WHAT THE TASK ASKS: Copy all of the records below word for word, line by line.

BEGIN

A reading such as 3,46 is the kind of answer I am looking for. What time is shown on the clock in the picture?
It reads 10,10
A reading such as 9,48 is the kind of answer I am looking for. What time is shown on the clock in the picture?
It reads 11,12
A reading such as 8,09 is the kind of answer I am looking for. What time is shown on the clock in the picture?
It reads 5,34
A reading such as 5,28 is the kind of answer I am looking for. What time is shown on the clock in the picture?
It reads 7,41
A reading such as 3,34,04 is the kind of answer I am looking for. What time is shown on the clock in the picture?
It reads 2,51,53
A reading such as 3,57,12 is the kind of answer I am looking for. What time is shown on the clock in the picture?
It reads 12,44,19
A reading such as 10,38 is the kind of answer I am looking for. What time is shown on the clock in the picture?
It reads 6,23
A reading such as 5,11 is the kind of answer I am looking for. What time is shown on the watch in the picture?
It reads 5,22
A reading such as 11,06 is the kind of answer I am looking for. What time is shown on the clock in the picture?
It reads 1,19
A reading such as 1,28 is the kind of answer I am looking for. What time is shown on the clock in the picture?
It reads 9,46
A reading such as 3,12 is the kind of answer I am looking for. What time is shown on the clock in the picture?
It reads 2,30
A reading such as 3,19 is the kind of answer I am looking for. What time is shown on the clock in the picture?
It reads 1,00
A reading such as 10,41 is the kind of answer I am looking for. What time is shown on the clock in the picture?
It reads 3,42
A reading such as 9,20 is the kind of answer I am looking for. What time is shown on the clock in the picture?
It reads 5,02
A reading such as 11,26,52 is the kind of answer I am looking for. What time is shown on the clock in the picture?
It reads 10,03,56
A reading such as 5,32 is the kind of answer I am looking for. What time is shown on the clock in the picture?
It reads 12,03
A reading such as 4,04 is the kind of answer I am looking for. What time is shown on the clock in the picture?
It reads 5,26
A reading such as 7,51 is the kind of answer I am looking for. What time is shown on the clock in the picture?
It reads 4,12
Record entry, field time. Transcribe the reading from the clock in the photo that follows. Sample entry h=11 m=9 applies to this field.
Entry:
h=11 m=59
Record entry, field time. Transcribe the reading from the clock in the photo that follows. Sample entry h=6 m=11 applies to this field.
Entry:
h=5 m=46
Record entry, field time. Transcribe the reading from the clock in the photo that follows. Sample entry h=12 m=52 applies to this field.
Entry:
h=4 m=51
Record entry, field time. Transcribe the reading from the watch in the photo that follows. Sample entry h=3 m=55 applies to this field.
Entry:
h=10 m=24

END

EXERCISE RESPONSE:
A reading such as 3,46 is the kind of answer I am looking for. What time is shown on the clock in the picture?
It reads 10,10
A reading such as 9,48 is the kind of answer I am looking for. What time is shown on the clock in the picture?
It reads 11,12
A reading such as 8,09 is the kind of answer I am looking for. What time is shown on the clock in the picture?
It reads 5,34
A reading such as 5,28 is the kind of answer I am looking for. What time is shown on the clock in the picture?
It reads 7,41
A reading such as 3,34,04 is the kind of answer I am looking for. What time is shown on the clock in the picture?
It reads 2,51,53
A reading such as 3,57,12 is the kind of answer I am looking for. What time is shown on the clock in the picture?
It reads 12,44,19
A reading such as 10,38 is the kind of answer I am looking for. What time is shown on the clock in the picture?
It reads 6,23
A reading such as 5,11 is the kind of answer I am looking for. What time is shown on the watch in the picture?
It reads 5,22
A reading such as 11,06 is the kind of answer I am looking for. What time is shown on the clock in the picture?
It reads 1,19
A reading such as 1,28 is the kind of answer I am looking for. What time is shown on the clock in the picture?
It reads 9,46
A reading such as 3,12 is the kind of answer I am looking for. What time is shown on the clock in the picture?
It reads 2,30
A reading such as 3,19 is the kind of answer I am looking for. What time is shown on the clock in the picture?
It reads 1,00
A reading such as 10,41 is the kind of answer I am looking for. What time is shown on the clock in the picture?
It reads 3,42
A reading such as 9,20 is the kind of answer I am looking for. What time is shown on the clock in the picture?
It reads 5,02
A reading such as 11,26,52 is the kind of answer I am looking for. What time is shown on the clock in the picture?
It reads 10,03,56
A reading such as 5,32 is the kind of answer I am looking for. What time is shown on the clock in the picture?
It reads 12,03
A reading such as 4,04 is the kind of answer I am looking for. What time is shown on the clock in the picture?
It reads 5,26
A reading such as 7,51 is the kind of answer I am looking for. What time is shown on the clock in the picture?
It reads 4,12
Record entry, field time. Transcribe the reading from the clock in the photo that follows. Sample entry h=11 m=9 applies to this field.
Entry:
h=11 m=59
Record entry, field time. Transcribe the reading from the clock in the photo that follows. Sample entry h=6 m=11 applies to this field.
Entry:
h=5 m=46
Record entry, field time. Transcribe the reading from the clock in the photo that follows. Sample entry h=12 m=52 applies to this field.
Entry:
h=4 m=51
Record entry, field time. Transcribe the reading from the watch in the photo that follows. Sample entry h=3 m=55 applies to this field.
Entry:
h=10 m=24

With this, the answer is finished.